→ **DATA UNDER STUDY**:
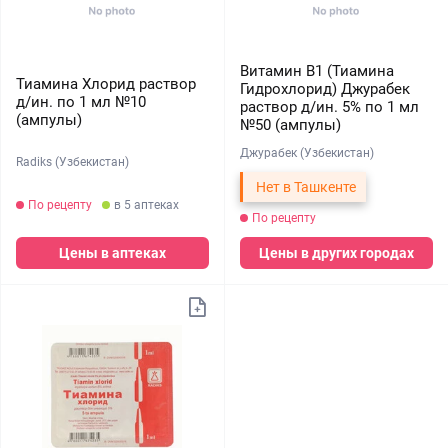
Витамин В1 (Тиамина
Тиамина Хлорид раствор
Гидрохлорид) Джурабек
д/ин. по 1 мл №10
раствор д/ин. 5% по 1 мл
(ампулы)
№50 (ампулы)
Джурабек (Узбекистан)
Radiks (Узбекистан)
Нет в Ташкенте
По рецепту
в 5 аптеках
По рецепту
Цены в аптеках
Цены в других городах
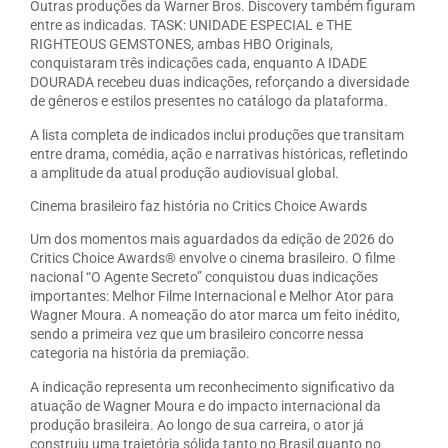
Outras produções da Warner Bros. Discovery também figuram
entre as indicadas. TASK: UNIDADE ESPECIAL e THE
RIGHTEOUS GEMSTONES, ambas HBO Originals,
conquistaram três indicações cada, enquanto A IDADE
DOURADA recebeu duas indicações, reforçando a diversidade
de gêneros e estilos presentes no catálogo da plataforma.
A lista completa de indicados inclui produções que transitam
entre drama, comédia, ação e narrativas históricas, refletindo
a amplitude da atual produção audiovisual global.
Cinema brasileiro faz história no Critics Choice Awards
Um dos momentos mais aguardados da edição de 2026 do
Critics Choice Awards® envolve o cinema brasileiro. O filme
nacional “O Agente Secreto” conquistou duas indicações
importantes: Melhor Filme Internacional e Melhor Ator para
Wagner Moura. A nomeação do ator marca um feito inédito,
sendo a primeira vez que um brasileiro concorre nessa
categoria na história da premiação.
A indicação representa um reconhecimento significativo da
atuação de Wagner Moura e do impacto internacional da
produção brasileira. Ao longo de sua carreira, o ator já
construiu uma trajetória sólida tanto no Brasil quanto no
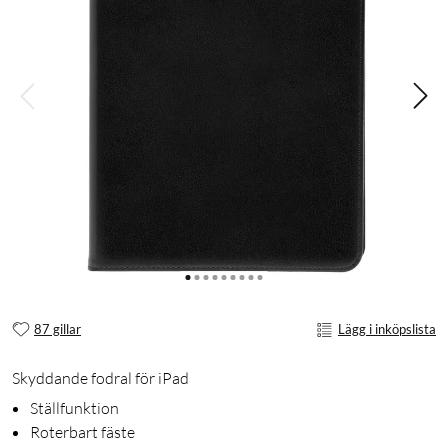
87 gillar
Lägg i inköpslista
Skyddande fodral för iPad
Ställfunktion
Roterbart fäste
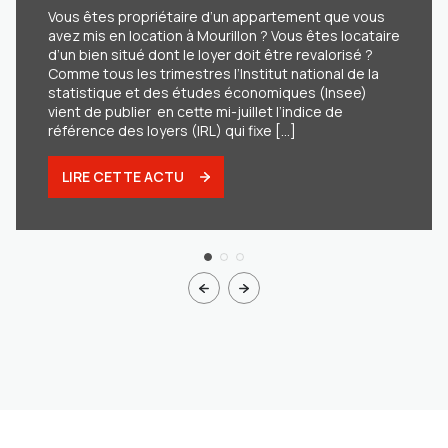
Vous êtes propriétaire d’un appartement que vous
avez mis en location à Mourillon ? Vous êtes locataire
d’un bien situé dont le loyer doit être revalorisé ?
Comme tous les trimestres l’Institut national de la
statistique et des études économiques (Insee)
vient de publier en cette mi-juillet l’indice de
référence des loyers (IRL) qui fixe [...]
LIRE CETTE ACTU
* * *
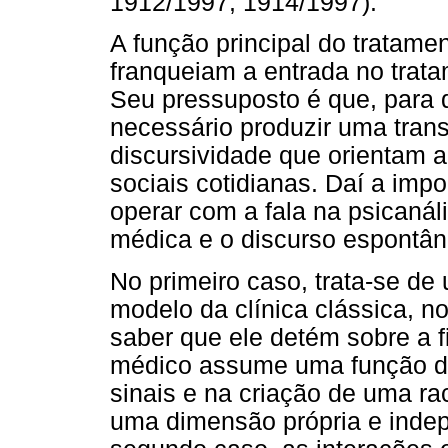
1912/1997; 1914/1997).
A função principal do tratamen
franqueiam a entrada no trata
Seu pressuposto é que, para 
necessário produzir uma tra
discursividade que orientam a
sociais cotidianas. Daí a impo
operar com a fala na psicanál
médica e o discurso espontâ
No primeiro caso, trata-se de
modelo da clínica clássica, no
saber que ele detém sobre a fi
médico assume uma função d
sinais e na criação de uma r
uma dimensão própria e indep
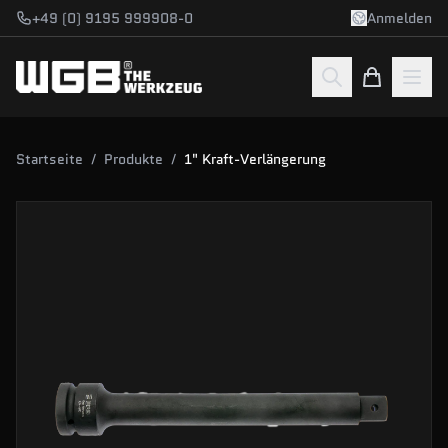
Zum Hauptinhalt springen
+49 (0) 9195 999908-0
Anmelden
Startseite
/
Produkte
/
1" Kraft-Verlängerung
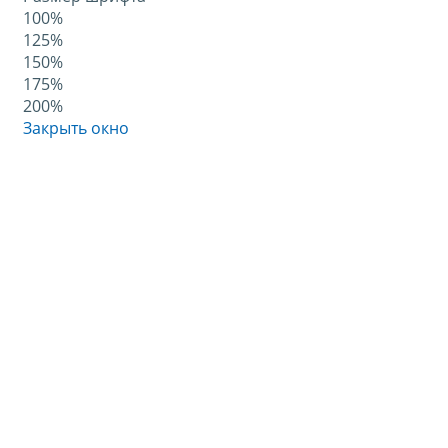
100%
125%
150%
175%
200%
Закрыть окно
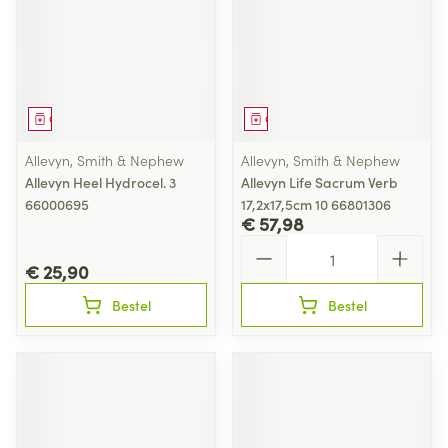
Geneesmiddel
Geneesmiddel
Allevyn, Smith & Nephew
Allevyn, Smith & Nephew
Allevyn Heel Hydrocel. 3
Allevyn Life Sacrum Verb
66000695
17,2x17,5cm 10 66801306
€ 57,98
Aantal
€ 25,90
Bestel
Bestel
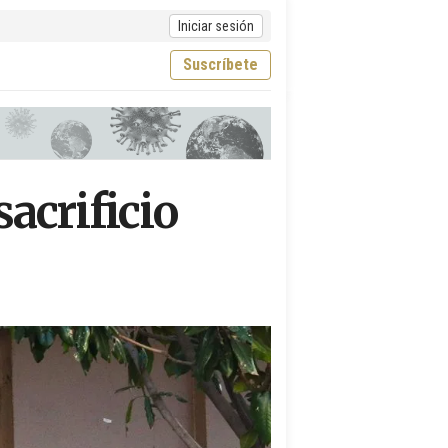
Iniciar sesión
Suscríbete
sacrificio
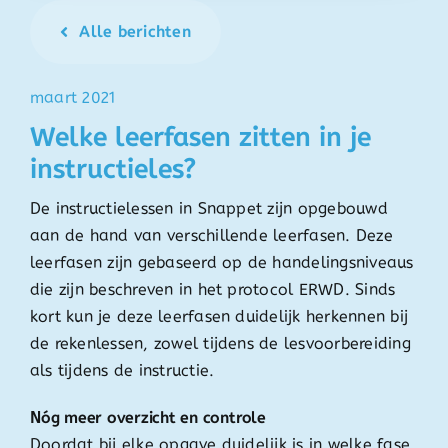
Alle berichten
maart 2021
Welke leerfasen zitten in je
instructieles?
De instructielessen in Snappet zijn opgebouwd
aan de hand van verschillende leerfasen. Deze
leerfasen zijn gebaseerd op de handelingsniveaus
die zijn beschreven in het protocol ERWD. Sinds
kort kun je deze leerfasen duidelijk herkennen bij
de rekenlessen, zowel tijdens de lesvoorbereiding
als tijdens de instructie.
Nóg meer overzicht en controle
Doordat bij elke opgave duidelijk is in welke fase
* * *
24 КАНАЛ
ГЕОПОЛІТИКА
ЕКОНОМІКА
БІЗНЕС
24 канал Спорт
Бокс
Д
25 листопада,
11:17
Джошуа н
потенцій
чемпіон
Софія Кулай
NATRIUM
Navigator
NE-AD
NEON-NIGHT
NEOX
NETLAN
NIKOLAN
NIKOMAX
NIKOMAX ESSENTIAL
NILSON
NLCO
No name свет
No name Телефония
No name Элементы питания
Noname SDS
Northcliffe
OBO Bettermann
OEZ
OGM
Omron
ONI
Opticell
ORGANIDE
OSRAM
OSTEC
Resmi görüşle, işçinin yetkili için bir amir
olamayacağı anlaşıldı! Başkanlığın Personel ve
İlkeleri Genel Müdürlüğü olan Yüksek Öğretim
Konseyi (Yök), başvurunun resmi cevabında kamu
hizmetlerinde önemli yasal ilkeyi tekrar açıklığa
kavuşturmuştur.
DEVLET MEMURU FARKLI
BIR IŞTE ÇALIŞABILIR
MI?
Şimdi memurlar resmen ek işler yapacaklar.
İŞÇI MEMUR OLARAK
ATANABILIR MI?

→ **REQUIRED ACTION**: Look in the material above for the line with "24 канал Спорт" and the line with "ATANABILIR MI?", and transcribe exactly those lines and all lines between them, nothing more.

→ **EXERCISE ANSWER**:
24 канал Спорт
Бокс
Д
25 листопада,
11:17
Джошуа н
потенцій
чемпіон
Софія Кулай
NATRIUM
Navigator
NE-AD
NEON-NIGHT
NEOX
NETLAN
NIKOLAN
NIKOMAX
NIKOMAX ESSENTIAL
NILSON
NLCO
No name свет
No name Телефония
No name Элементы питания
Noname SDS
Northcliffe
OBO Bettermann
OEZ
OGM
Omron
ONI
Opticell
ORGANIDE
OSRAM
OSTEC
Resmi görüşle, işçinin yetkili için bir amir
olamayacağı anlaşıldı! Başkanlığın Personel ve
İlkeleri Genel Müdürlüğü olan Yüksek Öğretim
Konseyi (Yök), başvurunun resmi cevabında kamu
hizmetlerinde önemli yasal ilkeyi tekrar açıklığa
kavuşturmuştur.
DEVLET MEMURU FARKLI
BIR IŞTE ÇALIŞABILIR
MI?
Şimdi memurlar resmen ek işler yapacaklar.
İŞÇI MEMUR OLARAK
ATANABILIR MI?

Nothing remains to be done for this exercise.